Giggling little girls separated our lips, and I pulled away, keeping my lips on his. “Stupid little fish.”

Paxton looked down at me with an instant frown when I stepped around him. “What? Why am I a stupid little fish? I don’t get it.”

I ushered the girls out of our bedroom, smiling at him over my shoulder. “I’m the stupid little fish.”

“I still don’t get it.”

“Forget it, Pax.”

“I have a fish. I got it from the animal bus,” Ophelia reminded us. That look over my shoulder was meant to be nasty. I missed that because I went to jail.
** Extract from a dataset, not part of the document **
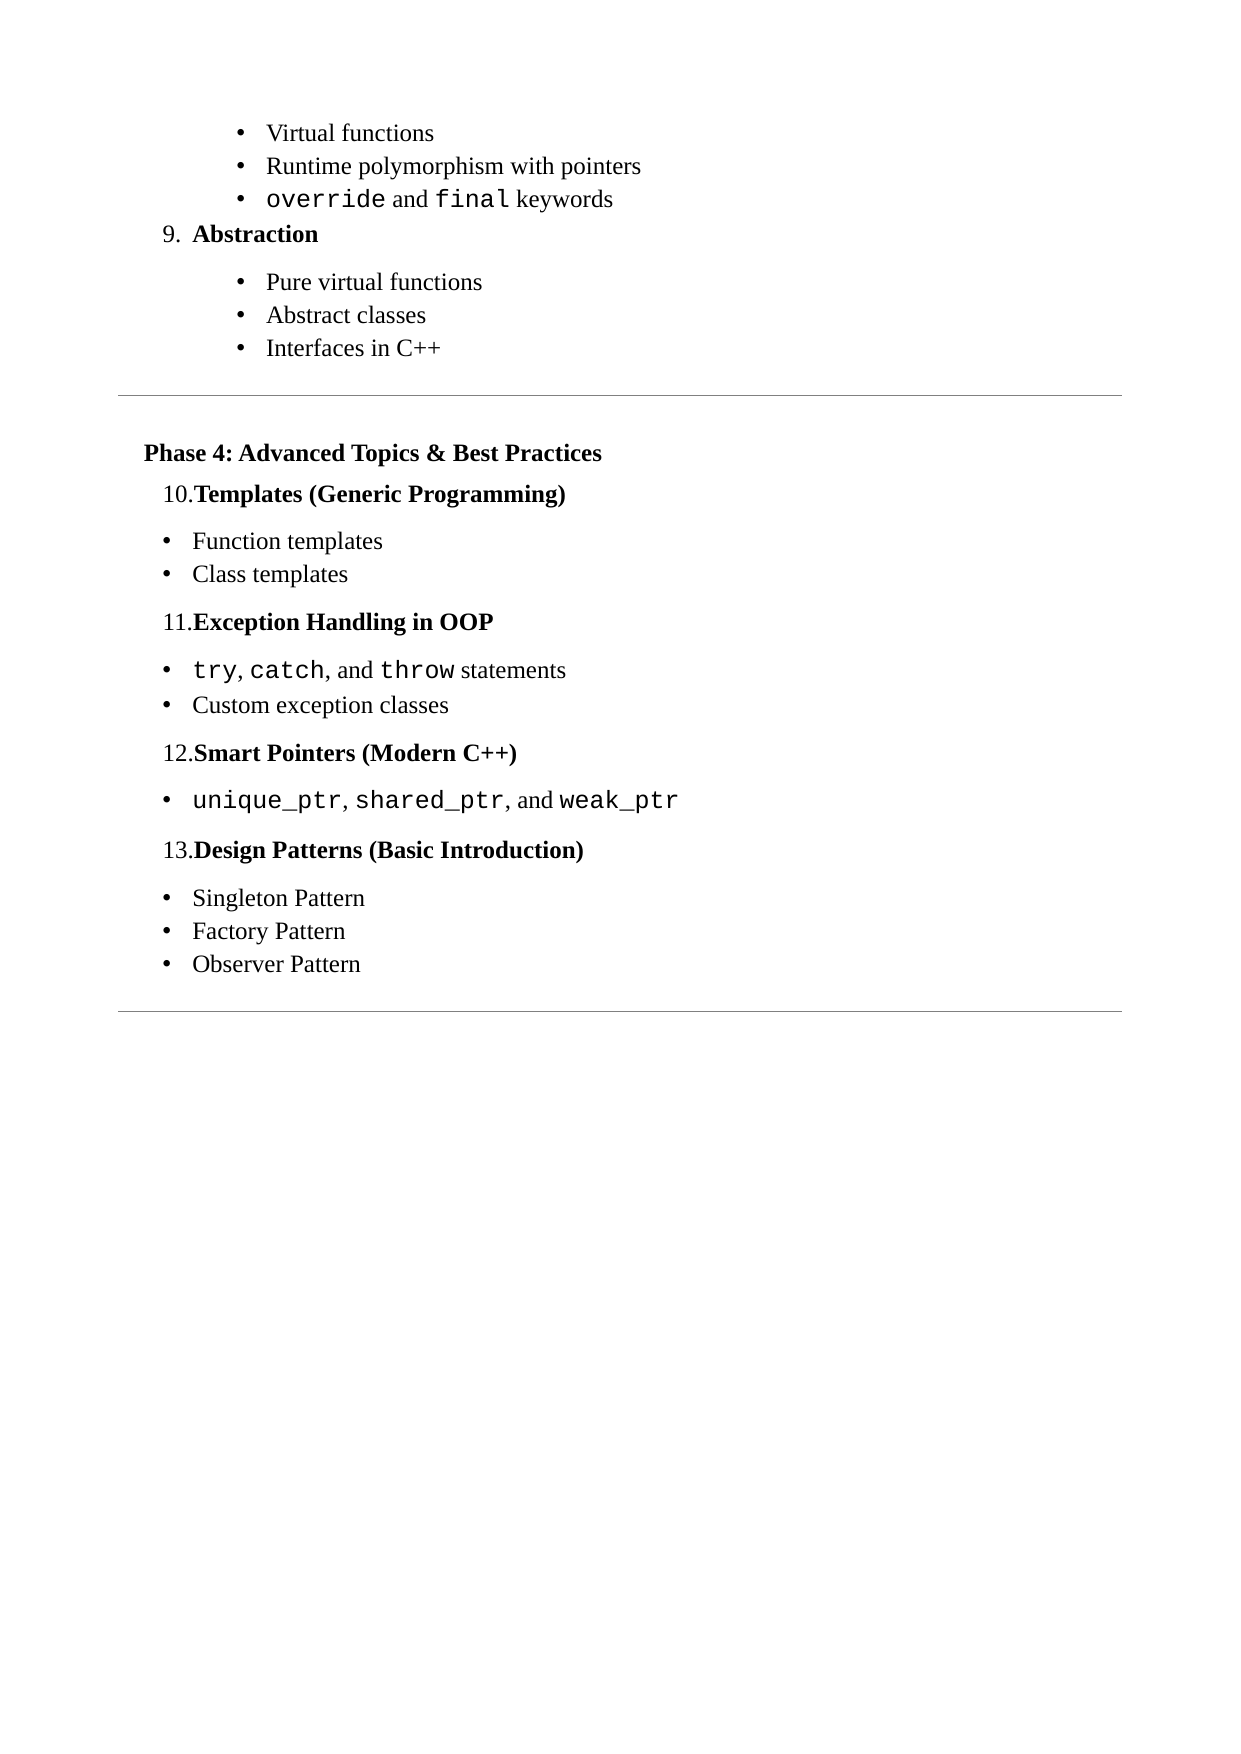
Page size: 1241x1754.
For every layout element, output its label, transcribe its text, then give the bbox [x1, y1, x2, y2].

All in all the day turned out to be pretty okay. Other than Paxton’s quick window demolition, things went pretty smooth. The place he had used for the past five years didn’t have the window he wanted in the size that he wanted in stock. It wouldn’t be there until Tuesday. It wasn’t really a big deal though. At least the state people could see it was in the process. He just had to nail plywood in its place, and to my surprise, he wasn’t even a jerk about it. He was happy and playful the entire night.

Even after we had finished for the day, cleaned up, and were on our way to dinner, Paxton was playful, happy and in a good mood. He made it hard to be anything but that with him.

“I think we should get mommy a mini-Van,” he joked.

I frowned toward him, laughing at the hidden joke, and the girls, agreeing with the minivan.

“I’m not driving a minivan,” I assured him with warm fuzzy feeling. I was sort of in love with the moment, yet cautious. Trusting Paxton was hard for me. The man who drove his family out for pizza wasn’t the same man I’d left the hospital with. But…he was still there, and I knew this.

“I like to have a blue one, Mom. Hey, look, there’s a horse in there,” Ophelia called when we passed a truck pulling a trailer with a black horse, and just like that, the minivan was forgotten. Crazy kid.

Of course Rowan couldn’t just let it go with that. “That’s not a horse, it’s a pony, right, Dad?”

“It was a horse.”

“No it wasn’t. Horses are bigger.”

“Nuh-uh, Rowan. It just didn’t grow all the way up yet. It’s little like you.”

“I’m older than you.”

“But you’re not bigger.”

Paxton and I exchanged a glance right before he stopped the silly argument.

“Let’s go eat chicken,” he said through the rearview mirror.

I laughed when they simultaneously, yelled no.